While touring the Pyramids, Jamil manages to be alone with Diana and romances her with love songs. Meanwhile, Diana is also being wooed by Pasha Achmed, her fiancé's unscrupulous Egyptian business associate. In order to arrange to be alone with Diana, Pasha persuades Gerald to leave Cairo and inspect the aqueduct they are building together. When Jamil learns of the deception, he blackmails his countryman to remain silent. Later Jamil uses his position as a servant to enter Diana's hotel bedroom, and kisses her in a moment of passion. Although she briefly returns his kiss, Diana angrily fires him.

Soon after, she and Gerald set out on a caravan across the desert with a new guide. Undaunted by Diana's rejection, Jamil follows and soon replaces the new guide. That night, Jamil's romantic singing has its effect on Diana, who is drawn into his arms again. When she realizes what is happening, she becomes outraged and strikes Jamil with a whip. On their way back to Cairo, however, Jamil sends the rest of the caravan on one route and tricks Diana into riding to Pasha's oasis retreat, where she is treated like royalty. When Pasha arrives, Jamil lies to him, telling him that Diana paid him to bring her to Pasha. When Pasha forces himself on her, she cries out for Jamil to save her, which he does, and the two ride off together in the night.

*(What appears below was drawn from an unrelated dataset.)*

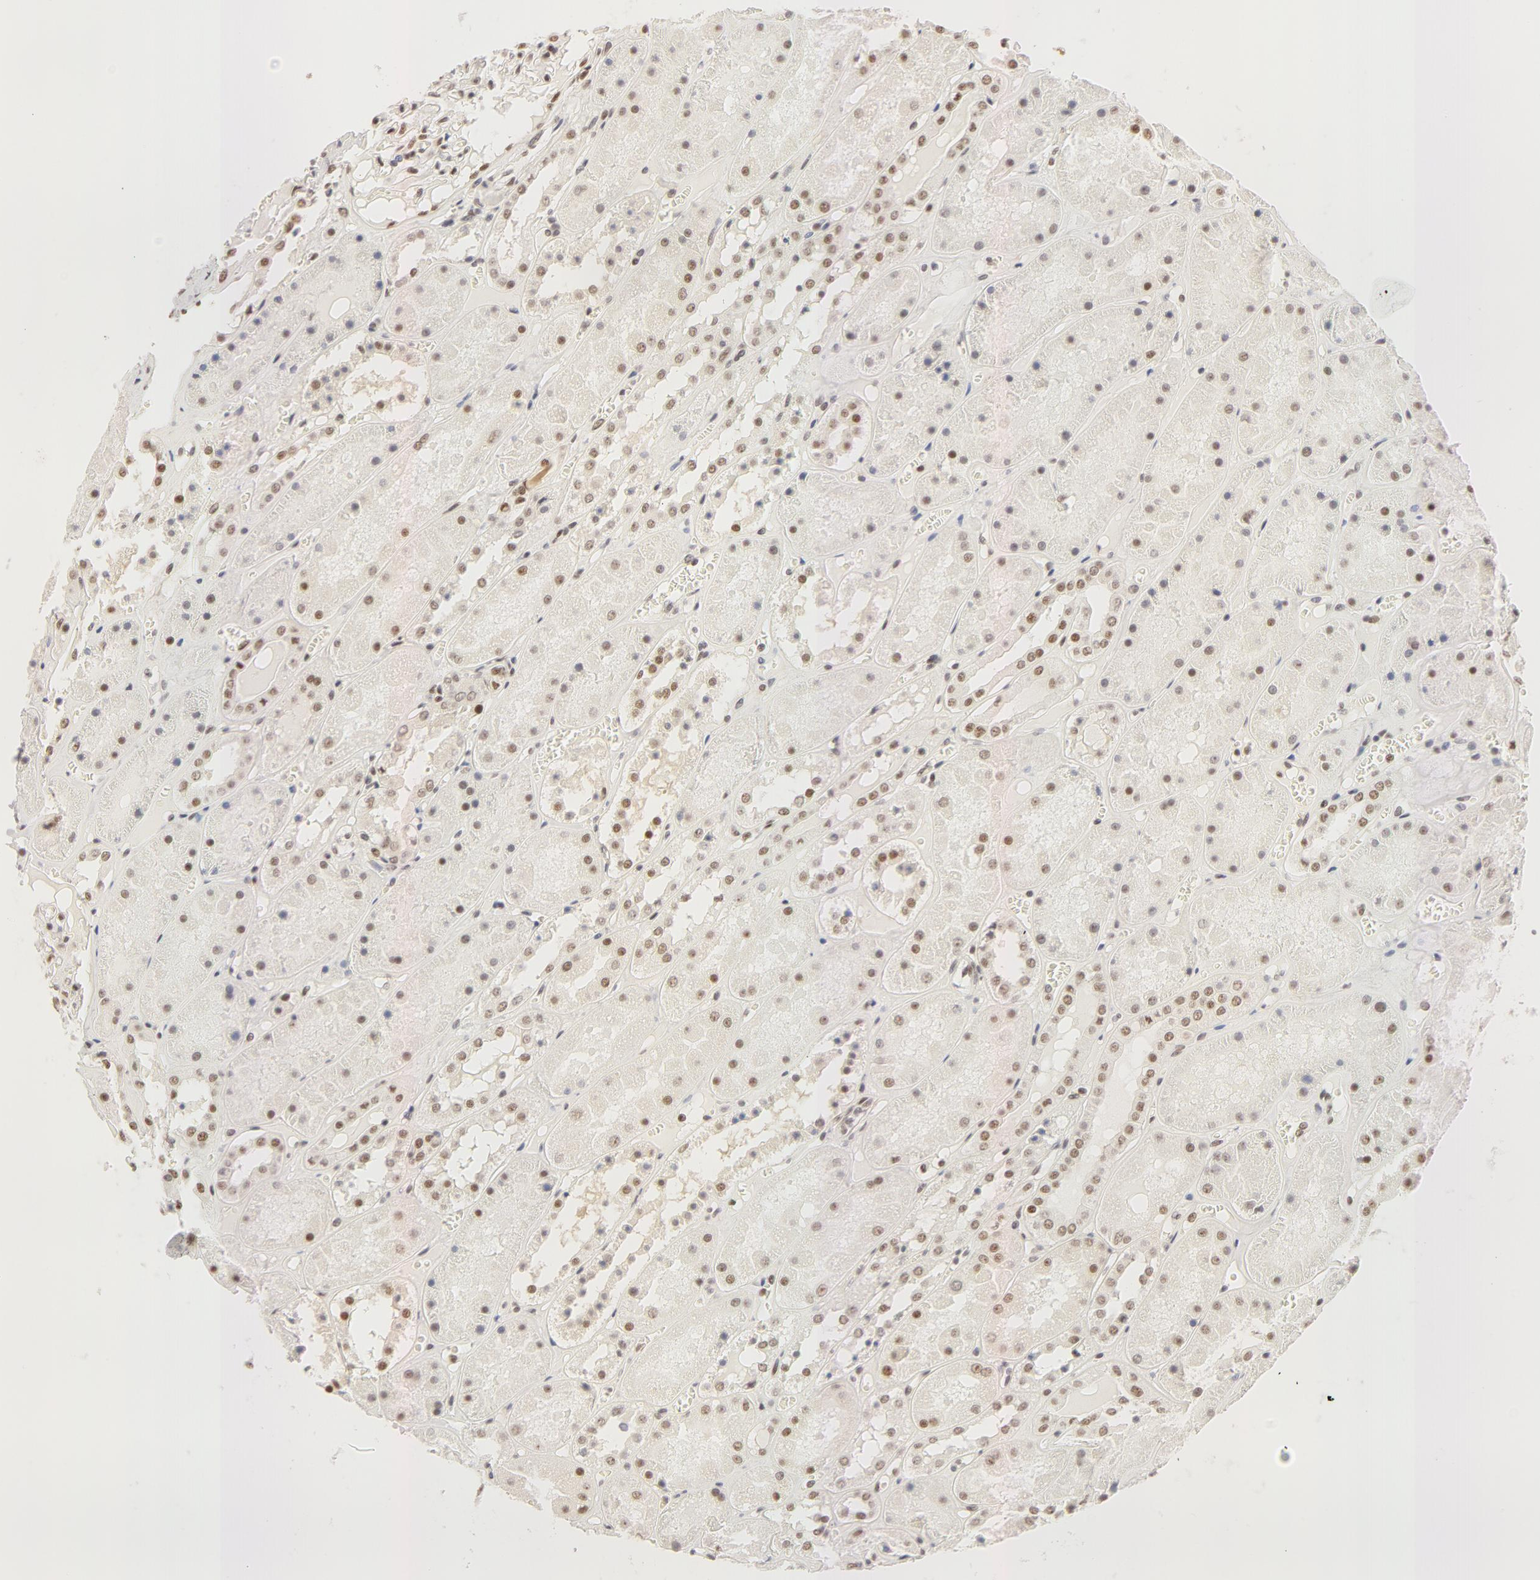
{"staining": {"intensity": "weak", "quantity": "25%-75%", "location": "nuclear"}, "tissue": "kidney", "cell_type": "Cells in glomeruli", "image_type": "normal", "snomed": [{"axis": "morphology", "description": "Normal tissue, NOS"}, {"axis": "topography", "description": "Kidney"}], "caption": "This micrograph shows immunohistochemistry staining of normal human kidney, with low weak nuclear positivity in about 25%-75% of cells in glomeruli.", "gene": "RBM39", "patient": {"sex": "male", "age": 36}}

The next day, Pasha's guards catch up to them in the desert, and in the ensuing fight, Jamil kills them all. Left with only one horse, Jamil forces Diana to walk behind him while he rides the horse across the desert. At a desert pool, he forces her to wait while he and the horse drink first. That night, weakened by thirst, hunger, and humiliation, Diana is raped by Jamil. The next day, he takes her to his tribal village, where he reveals his true identity as a prince who worked as a humble dragoman as part of his royal training. When he proposes marriage to her, Diana passively accepts. Later at the ceremony, however, she tosses the ceremonial marriage water in his face, humiliating him in front of his father and his tribe. Devastated by her rejection, Jamil provides her an escort to return safely to Cairo.

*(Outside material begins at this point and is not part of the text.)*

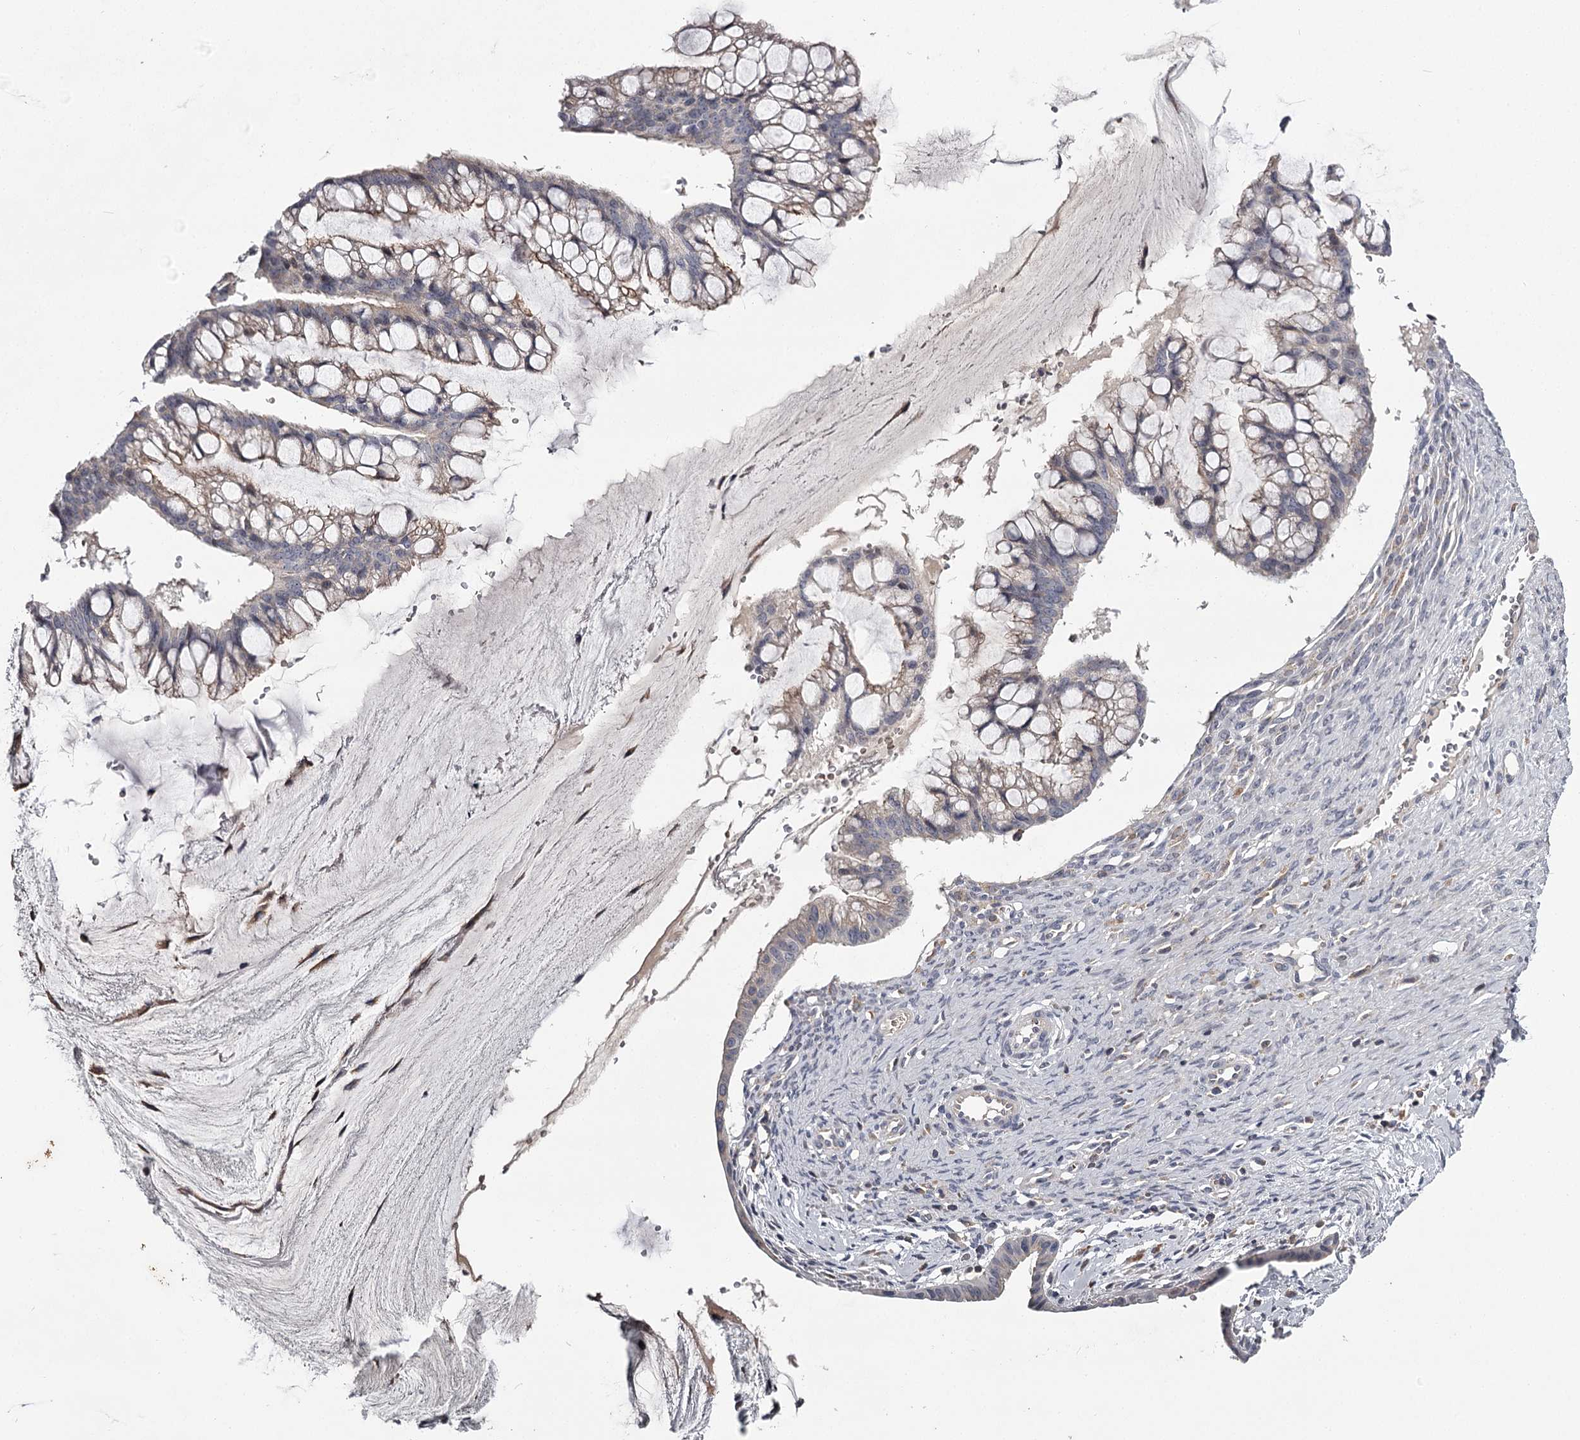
{"staining": {"intensity": "weak", "quantity": "<25%", "location": "cytoplasmic/membranous"}, "tissue": "ovarian cancer", "cell_type": "Tumor cells", "image_type": "cancer", "snomed": [{"axis": "morphology", "description": "Cystadenocarcinoma, mucinous, NOS"}, {"axis": "topography", "description": "Ovary"}], "caption": "Immunohistochemistry image of neoplastic tissue: ovarian cancer stained with DAB reveals no significant protein expression in tumor cells.", "gene": "RASSF6", "patient": {"sex": "female", "age": 73}}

After she returns, Diana recounts her story of captivity, and the army is dispatched to arrest Jamil. As Diana proceeds with her wedding plans, Jamil remains at large. Diana's prospective mother-in-law worries that his capture will result in a scandalous rape charge, but she is assured that the charge of piracy alone will carry a death sentence. Just before the wedding ceremony, the fugitive Jamil returns to her room to sing his romantic song of love to her one last time, placing his life in Diana's hands and offering his death as a wedding gift if she rejects him again. Realizing that she truly loves him, Diana rides off with Jamil. Sometime later, Diana cradles Jamil in her arms as they float down the Nile together on a boat. When Diana quietly reveals that her mother was an Egyptian, he assures her that he would love her no matter what her background.